__What to produce__.
Any picture must be dropped, but each line of the data should be duplicated exactly.

__Records provided__.
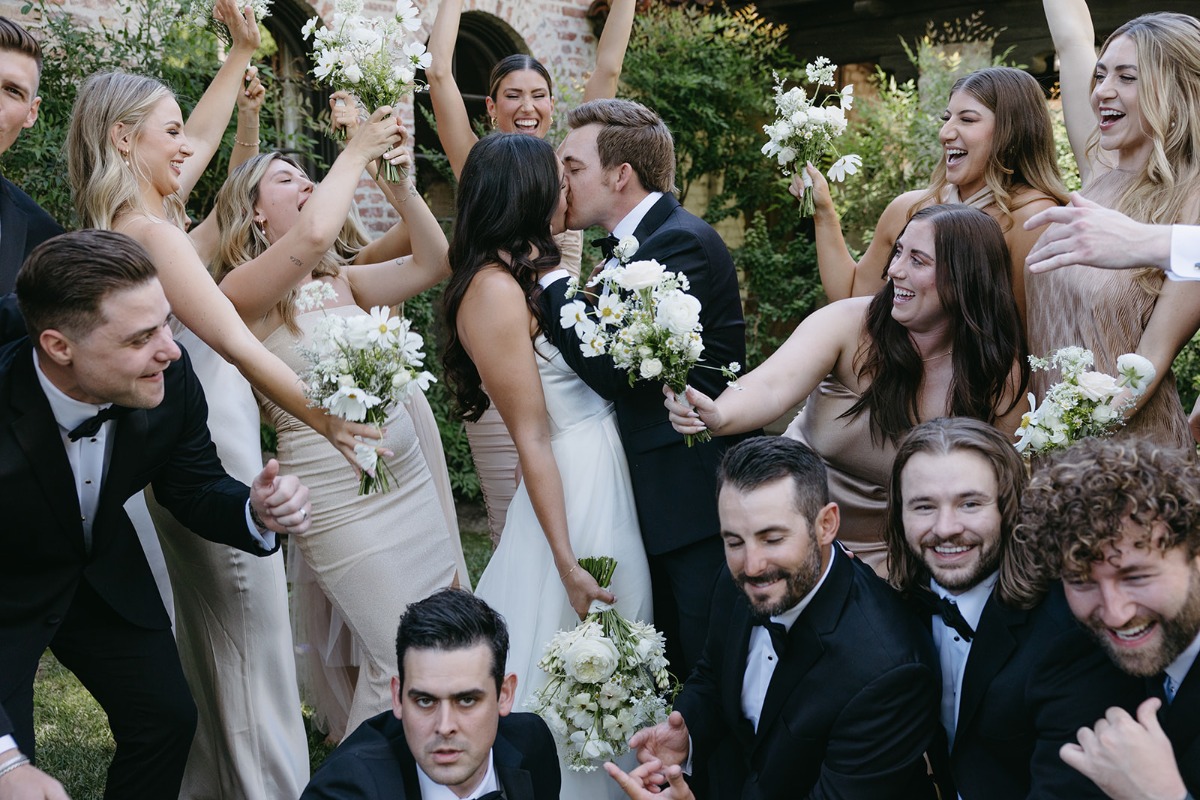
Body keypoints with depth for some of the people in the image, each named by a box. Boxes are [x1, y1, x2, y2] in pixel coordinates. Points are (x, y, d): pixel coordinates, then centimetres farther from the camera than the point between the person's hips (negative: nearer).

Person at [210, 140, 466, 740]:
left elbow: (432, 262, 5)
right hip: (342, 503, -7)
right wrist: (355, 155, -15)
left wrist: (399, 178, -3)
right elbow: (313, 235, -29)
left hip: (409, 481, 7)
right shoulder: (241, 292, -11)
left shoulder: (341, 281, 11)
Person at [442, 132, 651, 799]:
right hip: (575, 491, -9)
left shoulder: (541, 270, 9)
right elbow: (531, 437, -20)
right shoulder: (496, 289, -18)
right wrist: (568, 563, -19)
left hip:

__The answer__.
Body keypoints with depth for some of the people in the image, each named by a box. Boxes are [x1, y1, x2, y2] in pixel coordinates. Points are (x, y, d): pixel coordinates, then centimetres farther from the camera than the point between the person's hips (negative: nearer).

Person at [210, 140, 466, 740]:
left elbow: (432, 262, 5)
right hip: (342, 503, -7)
right wrist: (355, 155, -15)
left wrist: (399, 178, -3)
right elbow: (313, 235, -29)
left hip: (409, 481, 7)
right shoulder: (241, 292, -11)
left shoulder: (341, 281, 11)
Person at [442, 132, 651, 799]:
right hip: (575, 491, -9)
left shoulder: (541, 270, 9)
right elbow: (531, 437, -20)
right shoulder: (496, 289, -18)
right wrist: (568, 563, -19)
left hip:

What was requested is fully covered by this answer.